*Exercise details*: Output the lines running from the start of the entries through the line that contains "What percentage is", both ends included, reproducing each one without any change.

Chart understanding data:
..............................
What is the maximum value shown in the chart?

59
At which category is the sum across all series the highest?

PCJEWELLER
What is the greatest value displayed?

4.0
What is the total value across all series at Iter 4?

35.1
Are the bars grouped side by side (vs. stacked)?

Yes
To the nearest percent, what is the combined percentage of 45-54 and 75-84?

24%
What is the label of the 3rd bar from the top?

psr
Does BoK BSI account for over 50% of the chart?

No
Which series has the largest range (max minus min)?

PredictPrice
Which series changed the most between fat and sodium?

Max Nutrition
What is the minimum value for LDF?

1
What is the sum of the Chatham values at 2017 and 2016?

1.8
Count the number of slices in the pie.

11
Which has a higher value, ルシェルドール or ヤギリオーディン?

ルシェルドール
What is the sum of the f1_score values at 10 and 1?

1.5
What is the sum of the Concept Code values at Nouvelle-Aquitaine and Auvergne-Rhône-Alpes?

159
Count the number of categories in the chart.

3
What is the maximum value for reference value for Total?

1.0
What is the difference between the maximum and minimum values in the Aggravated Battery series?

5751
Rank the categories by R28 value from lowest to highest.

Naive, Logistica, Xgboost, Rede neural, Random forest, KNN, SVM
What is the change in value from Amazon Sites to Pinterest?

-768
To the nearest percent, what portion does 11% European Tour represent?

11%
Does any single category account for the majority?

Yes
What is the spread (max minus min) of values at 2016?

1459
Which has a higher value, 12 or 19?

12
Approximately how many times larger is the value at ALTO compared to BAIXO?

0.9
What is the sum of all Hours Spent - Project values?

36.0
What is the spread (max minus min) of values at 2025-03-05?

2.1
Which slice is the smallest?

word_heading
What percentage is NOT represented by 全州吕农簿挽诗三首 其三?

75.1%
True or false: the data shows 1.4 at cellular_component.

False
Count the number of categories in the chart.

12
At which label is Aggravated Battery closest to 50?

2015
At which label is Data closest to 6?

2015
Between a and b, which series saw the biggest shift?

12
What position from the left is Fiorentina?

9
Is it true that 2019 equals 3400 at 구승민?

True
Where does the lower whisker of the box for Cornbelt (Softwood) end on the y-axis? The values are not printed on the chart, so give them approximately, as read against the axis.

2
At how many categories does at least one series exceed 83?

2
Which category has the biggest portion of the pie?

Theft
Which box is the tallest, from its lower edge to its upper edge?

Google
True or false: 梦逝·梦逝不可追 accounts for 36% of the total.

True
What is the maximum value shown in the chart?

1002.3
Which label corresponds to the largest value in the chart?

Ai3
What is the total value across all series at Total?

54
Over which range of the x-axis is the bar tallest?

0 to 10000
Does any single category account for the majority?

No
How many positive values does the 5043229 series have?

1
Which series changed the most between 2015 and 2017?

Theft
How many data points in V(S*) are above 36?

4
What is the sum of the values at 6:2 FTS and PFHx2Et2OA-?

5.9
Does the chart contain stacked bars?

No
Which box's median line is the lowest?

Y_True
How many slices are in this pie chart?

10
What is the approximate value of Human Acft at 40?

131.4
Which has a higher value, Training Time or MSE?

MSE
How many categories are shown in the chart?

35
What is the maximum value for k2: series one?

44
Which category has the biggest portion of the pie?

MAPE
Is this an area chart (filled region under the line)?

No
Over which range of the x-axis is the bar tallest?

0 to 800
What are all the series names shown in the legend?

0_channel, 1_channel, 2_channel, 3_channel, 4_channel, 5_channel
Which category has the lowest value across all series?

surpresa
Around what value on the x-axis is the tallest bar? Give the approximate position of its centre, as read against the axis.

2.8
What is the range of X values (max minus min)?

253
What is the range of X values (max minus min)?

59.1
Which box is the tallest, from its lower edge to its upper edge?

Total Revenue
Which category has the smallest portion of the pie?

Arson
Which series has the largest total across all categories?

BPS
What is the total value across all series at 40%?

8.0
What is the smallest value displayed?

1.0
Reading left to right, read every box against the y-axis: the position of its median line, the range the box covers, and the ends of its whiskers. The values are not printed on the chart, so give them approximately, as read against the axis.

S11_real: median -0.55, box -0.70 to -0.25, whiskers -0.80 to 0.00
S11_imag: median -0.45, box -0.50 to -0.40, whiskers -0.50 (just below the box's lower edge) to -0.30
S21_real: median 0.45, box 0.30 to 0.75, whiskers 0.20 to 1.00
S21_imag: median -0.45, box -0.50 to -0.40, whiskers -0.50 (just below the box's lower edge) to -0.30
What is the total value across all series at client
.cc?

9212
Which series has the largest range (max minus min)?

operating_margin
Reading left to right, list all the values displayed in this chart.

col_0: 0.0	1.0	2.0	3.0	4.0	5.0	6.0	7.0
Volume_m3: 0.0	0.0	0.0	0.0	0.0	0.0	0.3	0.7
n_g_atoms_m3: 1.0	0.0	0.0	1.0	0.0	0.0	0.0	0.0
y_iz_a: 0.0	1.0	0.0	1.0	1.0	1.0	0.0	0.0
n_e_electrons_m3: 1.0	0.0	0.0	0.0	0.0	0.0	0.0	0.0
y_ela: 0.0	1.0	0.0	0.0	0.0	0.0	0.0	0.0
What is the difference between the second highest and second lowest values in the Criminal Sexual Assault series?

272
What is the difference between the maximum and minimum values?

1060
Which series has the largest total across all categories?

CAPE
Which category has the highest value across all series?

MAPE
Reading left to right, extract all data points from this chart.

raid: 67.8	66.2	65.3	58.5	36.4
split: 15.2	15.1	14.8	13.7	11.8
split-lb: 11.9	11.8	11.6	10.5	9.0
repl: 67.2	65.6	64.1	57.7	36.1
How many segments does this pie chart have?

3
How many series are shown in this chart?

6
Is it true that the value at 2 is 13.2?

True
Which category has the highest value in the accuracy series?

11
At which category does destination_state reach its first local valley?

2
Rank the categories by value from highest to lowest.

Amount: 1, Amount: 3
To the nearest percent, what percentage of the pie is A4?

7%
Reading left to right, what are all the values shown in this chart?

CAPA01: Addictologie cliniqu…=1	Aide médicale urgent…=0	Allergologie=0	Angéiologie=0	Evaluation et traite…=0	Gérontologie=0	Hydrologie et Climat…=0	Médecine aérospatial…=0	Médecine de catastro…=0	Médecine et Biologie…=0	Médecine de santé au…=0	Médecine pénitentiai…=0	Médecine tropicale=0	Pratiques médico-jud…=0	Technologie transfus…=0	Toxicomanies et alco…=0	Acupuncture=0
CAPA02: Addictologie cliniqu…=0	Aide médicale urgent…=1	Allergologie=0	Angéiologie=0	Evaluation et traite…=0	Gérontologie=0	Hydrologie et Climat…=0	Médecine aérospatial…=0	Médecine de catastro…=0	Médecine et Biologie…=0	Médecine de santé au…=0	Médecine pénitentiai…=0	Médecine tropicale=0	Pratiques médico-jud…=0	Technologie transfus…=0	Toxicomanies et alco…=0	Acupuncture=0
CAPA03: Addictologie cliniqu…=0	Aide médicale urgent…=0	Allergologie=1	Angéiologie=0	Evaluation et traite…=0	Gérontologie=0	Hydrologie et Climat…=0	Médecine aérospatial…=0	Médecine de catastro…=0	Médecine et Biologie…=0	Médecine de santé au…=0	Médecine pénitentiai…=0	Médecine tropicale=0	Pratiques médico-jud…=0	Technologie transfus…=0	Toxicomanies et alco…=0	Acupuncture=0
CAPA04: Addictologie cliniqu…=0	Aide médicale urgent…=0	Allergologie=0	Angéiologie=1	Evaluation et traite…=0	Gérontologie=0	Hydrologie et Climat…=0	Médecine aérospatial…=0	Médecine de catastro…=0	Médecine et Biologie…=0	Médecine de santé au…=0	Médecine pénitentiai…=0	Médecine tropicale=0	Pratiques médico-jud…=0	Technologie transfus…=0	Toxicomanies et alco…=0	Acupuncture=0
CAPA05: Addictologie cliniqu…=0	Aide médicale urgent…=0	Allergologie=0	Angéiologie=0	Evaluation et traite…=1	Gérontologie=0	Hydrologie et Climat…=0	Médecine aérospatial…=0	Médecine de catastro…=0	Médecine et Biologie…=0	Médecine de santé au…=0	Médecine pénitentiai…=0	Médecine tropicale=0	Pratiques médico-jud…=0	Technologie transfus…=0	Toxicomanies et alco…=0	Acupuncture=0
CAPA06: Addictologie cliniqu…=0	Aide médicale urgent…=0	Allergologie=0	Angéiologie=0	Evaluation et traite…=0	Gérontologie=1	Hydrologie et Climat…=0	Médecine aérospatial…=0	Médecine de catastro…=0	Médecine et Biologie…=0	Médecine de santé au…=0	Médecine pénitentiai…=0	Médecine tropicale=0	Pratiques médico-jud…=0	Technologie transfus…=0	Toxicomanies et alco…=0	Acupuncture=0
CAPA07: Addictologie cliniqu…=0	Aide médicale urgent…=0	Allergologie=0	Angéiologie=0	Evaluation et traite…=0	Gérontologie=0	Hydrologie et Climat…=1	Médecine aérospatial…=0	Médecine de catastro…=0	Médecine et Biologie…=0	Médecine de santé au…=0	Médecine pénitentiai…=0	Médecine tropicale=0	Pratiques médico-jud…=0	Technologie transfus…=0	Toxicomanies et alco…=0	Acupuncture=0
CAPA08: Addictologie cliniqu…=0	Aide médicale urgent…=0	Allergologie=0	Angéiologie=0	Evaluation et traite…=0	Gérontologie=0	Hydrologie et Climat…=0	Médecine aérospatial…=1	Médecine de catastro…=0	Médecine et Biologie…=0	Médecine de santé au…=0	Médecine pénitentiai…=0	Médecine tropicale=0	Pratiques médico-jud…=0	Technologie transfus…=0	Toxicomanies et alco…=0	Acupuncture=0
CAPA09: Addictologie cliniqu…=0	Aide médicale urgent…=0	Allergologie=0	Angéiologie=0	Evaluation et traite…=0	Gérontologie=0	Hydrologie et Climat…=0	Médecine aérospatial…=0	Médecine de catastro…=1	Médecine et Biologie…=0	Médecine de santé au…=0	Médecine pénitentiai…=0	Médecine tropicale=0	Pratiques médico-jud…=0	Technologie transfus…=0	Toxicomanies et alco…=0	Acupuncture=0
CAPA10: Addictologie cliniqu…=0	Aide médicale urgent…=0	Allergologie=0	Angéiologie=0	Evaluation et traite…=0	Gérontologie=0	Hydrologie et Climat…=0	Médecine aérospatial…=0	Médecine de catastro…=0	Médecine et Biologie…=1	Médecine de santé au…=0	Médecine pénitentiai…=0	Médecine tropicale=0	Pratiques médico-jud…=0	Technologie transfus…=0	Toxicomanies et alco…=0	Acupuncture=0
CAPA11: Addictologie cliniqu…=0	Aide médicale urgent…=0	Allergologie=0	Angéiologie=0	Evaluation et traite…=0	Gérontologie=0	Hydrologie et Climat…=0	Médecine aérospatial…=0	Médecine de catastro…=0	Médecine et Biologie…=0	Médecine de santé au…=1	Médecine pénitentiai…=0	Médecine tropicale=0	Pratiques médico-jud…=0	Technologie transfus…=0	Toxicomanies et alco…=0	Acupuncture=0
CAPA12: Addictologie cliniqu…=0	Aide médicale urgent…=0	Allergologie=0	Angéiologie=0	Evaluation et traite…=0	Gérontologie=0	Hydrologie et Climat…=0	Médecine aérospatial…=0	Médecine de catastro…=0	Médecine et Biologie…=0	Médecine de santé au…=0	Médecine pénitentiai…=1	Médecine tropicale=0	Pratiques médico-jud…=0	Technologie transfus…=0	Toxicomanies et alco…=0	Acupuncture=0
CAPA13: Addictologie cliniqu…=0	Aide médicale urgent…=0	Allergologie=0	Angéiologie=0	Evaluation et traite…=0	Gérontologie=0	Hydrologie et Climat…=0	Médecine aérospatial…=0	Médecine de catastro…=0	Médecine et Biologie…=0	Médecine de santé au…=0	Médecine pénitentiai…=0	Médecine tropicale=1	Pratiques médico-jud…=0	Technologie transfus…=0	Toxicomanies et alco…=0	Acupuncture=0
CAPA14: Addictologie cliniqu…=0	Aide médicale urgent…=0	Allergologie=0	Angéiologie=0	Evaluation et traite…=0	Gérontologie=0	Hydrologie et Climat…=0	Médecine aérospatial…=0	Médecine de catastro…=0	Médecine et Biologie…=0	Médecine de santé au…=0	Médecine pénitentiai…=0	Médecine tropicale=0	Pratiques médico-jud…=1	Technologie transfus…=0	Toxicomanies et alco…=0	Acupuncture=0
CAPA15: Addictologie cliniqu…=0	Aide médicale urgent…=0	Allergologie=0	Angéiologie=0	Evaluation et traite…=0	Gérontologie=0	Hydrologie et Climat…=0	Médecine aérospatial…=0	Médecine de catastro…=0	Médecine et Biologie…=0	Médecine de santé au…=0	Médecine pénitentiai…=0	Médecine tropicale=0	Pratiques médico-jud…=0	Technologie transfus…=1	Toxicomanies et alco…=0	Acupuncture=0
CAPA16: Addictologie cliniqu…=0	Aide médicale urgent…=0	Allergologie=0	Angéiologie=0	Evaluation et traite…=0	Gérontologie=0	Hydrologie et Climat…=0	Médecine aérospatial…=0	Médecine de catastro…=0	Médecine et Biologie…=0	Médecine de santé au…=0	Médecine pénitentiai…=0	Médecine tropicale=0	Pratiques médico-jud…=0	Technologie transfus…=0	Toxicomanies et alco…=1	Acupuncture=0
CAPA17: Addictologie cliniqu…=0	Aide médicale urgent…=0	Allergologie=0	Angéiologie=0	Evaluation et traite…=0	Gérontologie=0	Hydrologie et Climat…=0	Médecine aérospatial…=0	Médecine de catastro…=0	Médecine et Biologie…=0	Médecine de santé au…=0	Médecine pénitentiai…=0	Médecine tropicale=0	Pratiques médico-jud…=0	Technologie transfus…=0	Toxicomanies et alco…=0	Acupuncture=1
..............................
*Task answer*:
What is the maximum value shown in the chart?

59
At which category is the sum across all series the highest?

PCJEWELLER
What is the greatest value displayed?

4.0
What is the total value across all series at Iter 4?

35.1
Are the bars grouped side by side (vs. stacked)?

Yes
To the nearest percent, what is the combined percentage of 45-54 and 75-84?

24%
What is the label of the 3rd bar from the top?

psr
Does BoK BSI account for over 50% of the chart?

No
Which series has the largest range (max minus min)?

PredictPrice
Which series changed the most between fat and sodium?

Max Nutrition
What is the minimum value for LDF?

1
What is the sum of the Chatham values at 2017 and 2016?

1.8
Count the number of slices in the pie.

11
Which has a higher value, ルシェルドール or ヤギリオーディン?

ルシェルドール
What is the sum of the f1_score values at 10 and 1?

1.5
What is the sum of the Concept Code values at Nouvelle-Aquitaine and Auvergne-Rhône-Alpes?

159
Count the number of categories in the chart.

3
What is the maximum value for reference value for Total?

1.0
What is the difference between the maximum and minimum values in the Aggravated Battery series?

5751
Rank the categories by R28 value from lowest to highest.

Naive, Logistica, Xgboost, Rede neural, Random forest, KNN, SVM
What is the change in value from Amazon Sites to Pinterest?

-768
To the nearest percent, what portion does 11% European Tour represent?

11%
Does any single category account for the majority?

Yes
What is the spread (max minus min) of values at 2016?

1459
Which has a higher value, 12 or 19?

12
Approximately how many times larger is the value at ALTO compared to BAIXO?

0.9
What is the sum of all Hours Spent - Project values?

36.0
What is the spread (max minus min) of values at 2025-03-05?

2.1
Which slice is the smallest?

word_heading
What percentage is NOT represented by 全州吕农簿挽诗三首 其三?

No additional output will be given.